Dyson Racing runs two upgraded B09/86s in the 2009 American Le Mans Series in the LMP2 class. The #20 car enjoyed their first class win in the new Lola/Mazda coupe at the Lime Rock Park race.

For 2010, Dyson scaled back to one car but was arguably more successful, bringing the Lola B09/86 its first overall pole at Laguna Seca and its first overall win at Mid-Ohio.

In the Le Mans Series in Europe, RML won the 2010 Le Mans Series LMP2 Teams and Drivers' Championships with their Lola B08/80, highlighted by a LMP2 class win at the 2010 1000 km of Algarve.

In the 2011 American Le Mans Series season Dyson racing upgraded their B09/86s to LMP1 standard and started the season with the #16 car. The #20 car returned from the 2011 Northeast Grand Prix onwards and they scored an overall win at the 2011 Baltimore Grand Prix. Even though they never won a race, the #16 car won the ALMS LMP1 championship.

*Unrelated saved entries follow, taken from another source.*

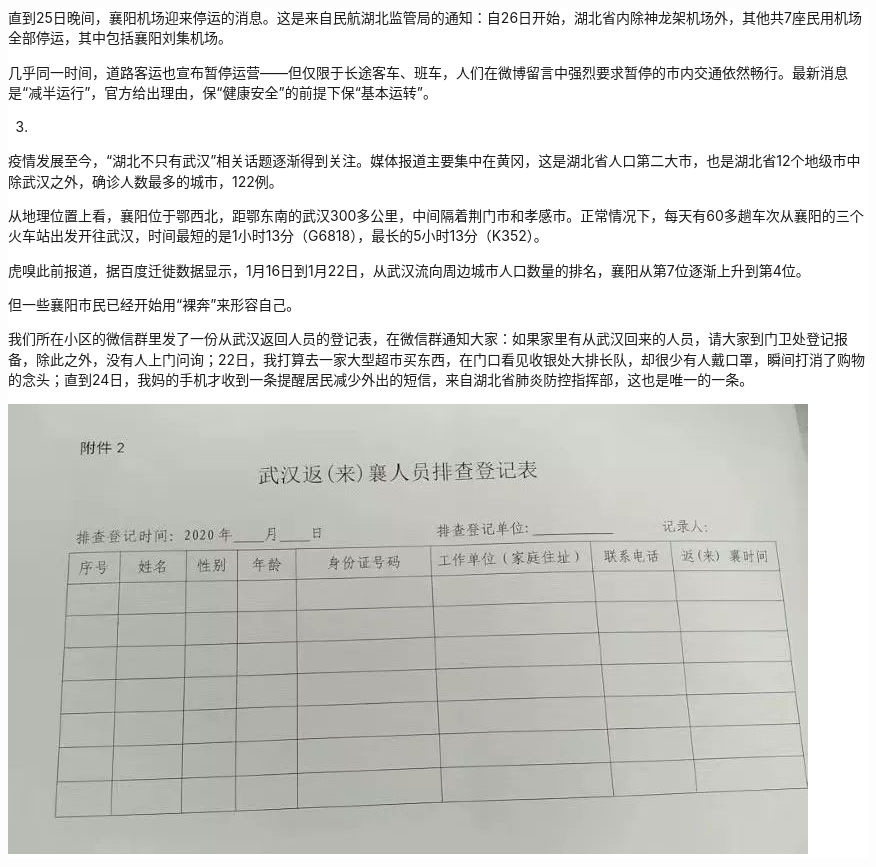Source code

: 直到25日晚间，襄阳机场迎来停运的消息。这是来自民航湖北监管局的通知：自26日开始，湖北省内除神龙架机场外，其他共7座民用机场全部停运，其中包括襄阳刘集机场。

几乎同一时间，道路客运也宣布暂停运营——但仅限于长途客车、班车，人们在微博留言中强烈要求暂停的市内交通依然畅行。最新消息是“减半运行”，官方给出理由，保“健康安全”的前提下保“基本运转”。

03.

疫情发展至今，“湖北不只有武汉”相关话题逐渐得到关注。媒体报道主要集中在黄冈，这是湖北省人口第二大市，也是湖北省12个地级市中除武汉之外，确诊人数最多的城市，122例。

从地理位置上看，襄阳位于鄂西北，距鄂东南的武汉300多公里，中间隔着荆门市和孝感市。正常情况下，每天有60多趟车次从襄阳的三个火车站出发开往武汉，时间最短的是1小时13分（G6818），最长的5小时13分（K352）。

虎嗅此前报道，据百度迁徙数据显示，1月16日到1月22日，从武汉流向周边城市人口数量的排名，襄阳从第7位逐渐上升到第4位。

但一些襄阳市民已经开始用“裸奔”来形容自己。

我们所在小区的微信群里发了一份从武汉返回人员的登记表，在微信群通知大家：如果家里有从武汉回来的人员，请大家到门卫处登记报备，除此之外，没有人上门问询；22日，我打算去一家大型超市买东西，在门口看见收银处大排长队，却很少有人戴口罩，瞬间打消了购物的念头；直到24日，我妈的手机才收到一条提醒居民减少外出的短信，来自湖北省肺炎防控指挥部，这也是唯一的一条。

![](/images/post/4fd9ae54b3fa6a1fc665da1ca1cee1af.jpg)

Level 5 Motorsports ran their upgraded B11/80's in the 2011 Intercontinental Le Mans Cup and the 2011 24 Hours of Le Mans except for Silverstone and Zhuhai. They finished third in LMP2 and tenth overall at Le Mans. Level 5 switched to the HPD ARX-01g for Petit Le Mans and continued with Honda power in 2012.

Until recently, the Lola B12/80 was still common in Le Mans Prototype racing. Gulf Racing ran a pair of B12/80s in the WEC; Dempsey Racing ran a B12/80 in the ALMS; and finally, Black Swan Racing ran the former 2011 Level 5 B11/80.

In the 2012 European Le Mans Series season, Status Grand Prix ran an upgraded B12/80, finishing 6th in the teams championship with 15 points. These came from a 3rd place at the 2012 6 Hours of Castellet.

By 2013, all teams had retired their Lola B12/80s due to uncertainty over parts support from Lola.

In 2014, Mazda and Speedsource were announced as the newest customers of two Lola LMP2s using the SkyActiv-D engine.

For the 2016 WeatherTech SportsCar Championship season, Mazda entered a B08/80 with livery based on that of the Mazdaspeed 787B C2 which won the 1991 24 Hours of Le Mans to commemorate the 25th anniversary of that victory.